Die neue Arbeit aus dem Jahr 2004/2005 besteht aus 20 großformatigen Fotos.

Diese Serie basiert auf der Methode der Selbstinszenierung zur Darstellung unterdrückter Lüste, Ängste und Gewalttätigkeiten. Die Fotografin arbeitet sich gleichermaßen an den gesellschaftlichen, partnerschaftlichen und psychologischen Bedeutungen der Bilder ab.

Jede theatralische Geste ist entweder duchsetzt von irritierender Lieblichkeit oder vordergründiger Sexualisierung, von wahnsinnigem Rollenspiel und gleichermaßen einfachen Wahrheiten.
Surrealistische Elemente entpuppen die Gesamtinszenierung und schaffen neben einem magischen Rauscherlebnis eine erweiterte Ebene zur Gesamtauseinandersetzung mit dem Bild.

Dennoch wirkt das sonst so grobe Material eher unschuldig und weich, fast ein bisschen naiv. So wechseln sich harte Inszenierungen und poetische Kompositionen ab. Die künstlerische Auseinandersetztung mit dem eigenen Körper weist narrative Komponenten auf.

Die Themenwahl basiert unverkennbar auf der Entwicklung der Pinup's in Bezug auf die Rollenverteilung der Frau. So werden amazonenhafte Frauendarstellungen entwickelt, aber auch die Frau als Madonna, Mutter und Geliebte ohne irgendeine Codierung dargestellt. Die Entwicklung der Pinup's, mit der Fotografie als Transportmittel, im Zeitraffer gesehen vom Stil der 50iger Jahre bis hin zum aktuellen virtuellem Pinup, wie Lara Croft, wird bei der Betrachtung der Fotos sichtbar. Dabei verwendet die Fotografin verschiedene Betrachtungsebenen. So tritt der Betrachter einerseits als Voyeur auf und kann sich zum Anderen auf eine intime innigere Beziehung mit dem Model einlassen. Die Fotos entwickeln eine enorme wiedersprüchliche, erzählerische Kraft, da die realistische Ebene verlassen wird und es nur noch um Wahrhaftigkeit geht.
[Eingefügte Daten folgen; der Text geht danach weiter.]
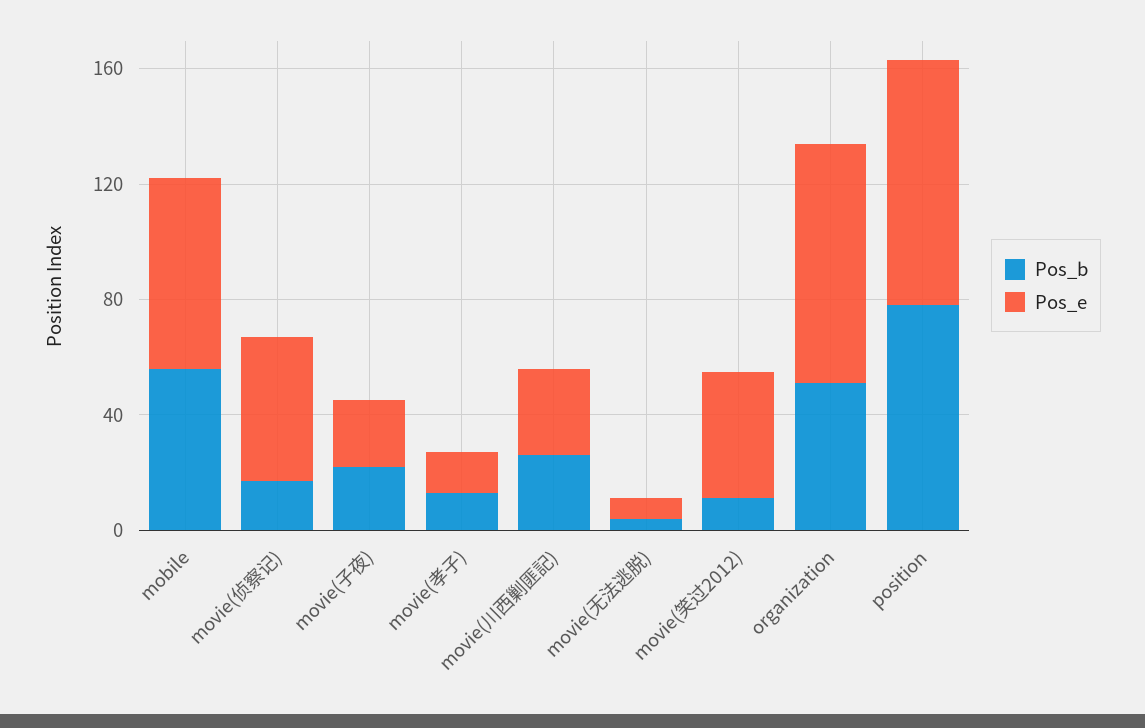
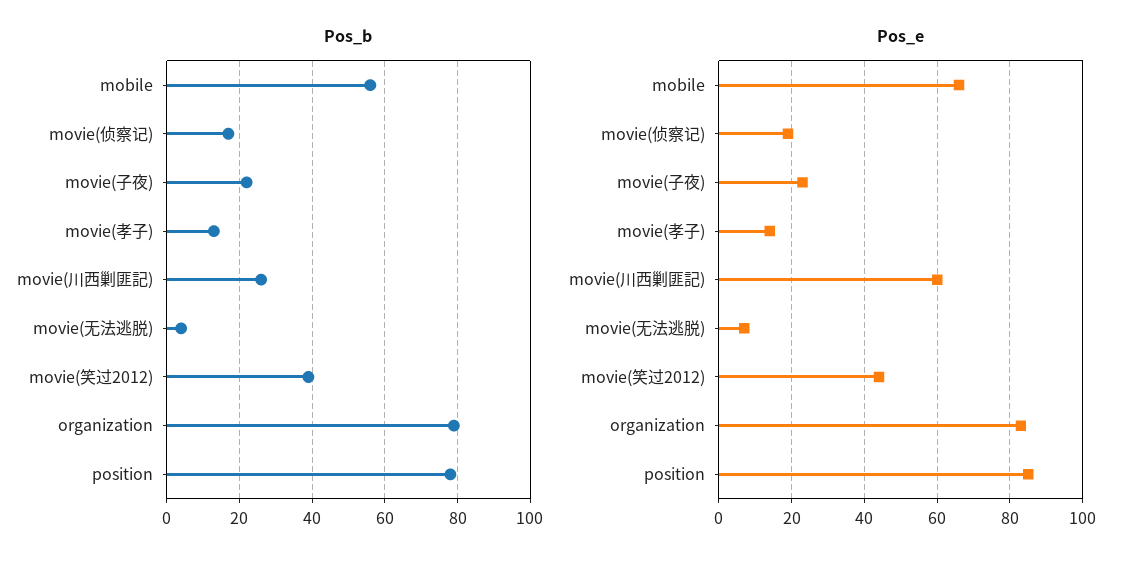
Pos_e, movie(侦察记): 50 -> 20
Pos_e, movie(川西剿匪記): 30 -> 60
Pos_b, movie(笑过2012): 10 -> 40
Pos_b, organization: 50 -> 80

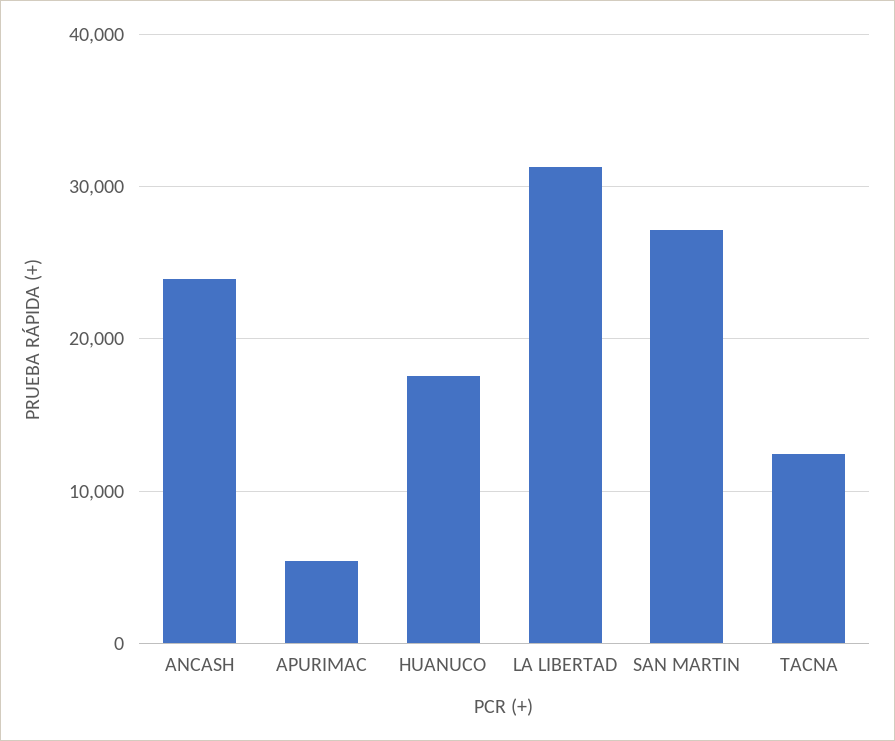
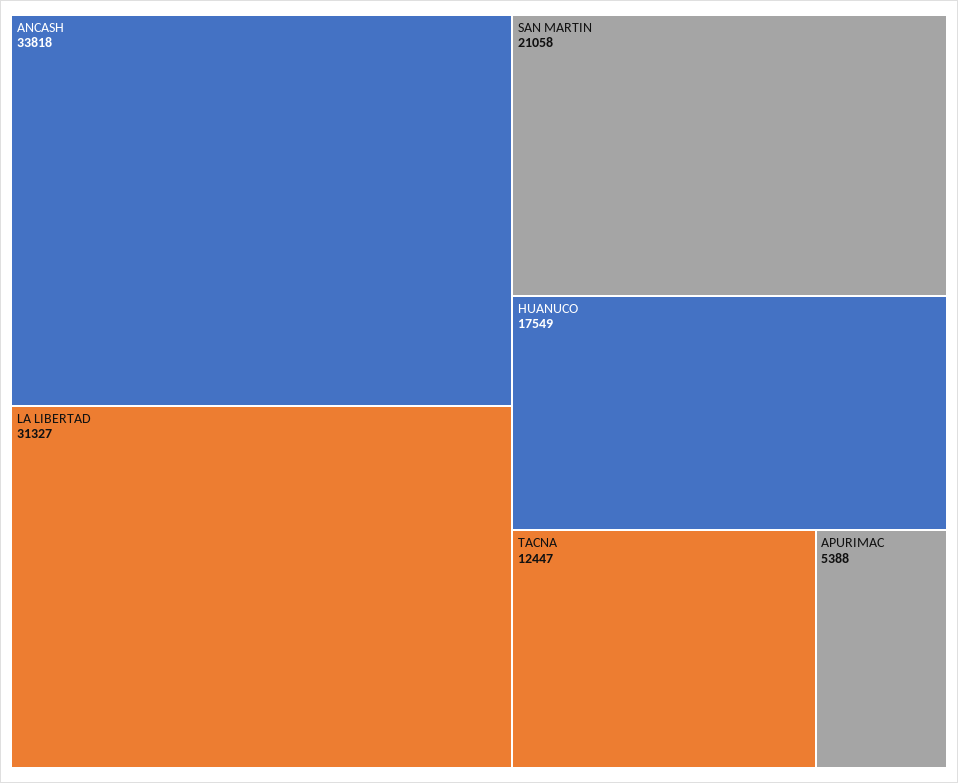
ANCASH: 24000 -> 33818
SAN MARTIN: 27000 -> 21058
Die Arbeiten wurden durch ständige Produktion als Flucht vor der Zeit, aus dem Müssen heraus als permanente Arbeit geschaffen. Dabei wurden vorangegangene Perfektionen als Sackgasse in der Fotografie gesehen und konsequent durch schnelle Inszenierungen gebrochen. Es gibt nur wenige Mittel und der Prozess wurde recht schnell wieder beendet, dadurch entsteht diese besondere Stille als Betrachtungserlebnis.

In der neuen Serie werden Weiterhin konsequent die Mittel der schwarz/weiß Fotografie verwendet.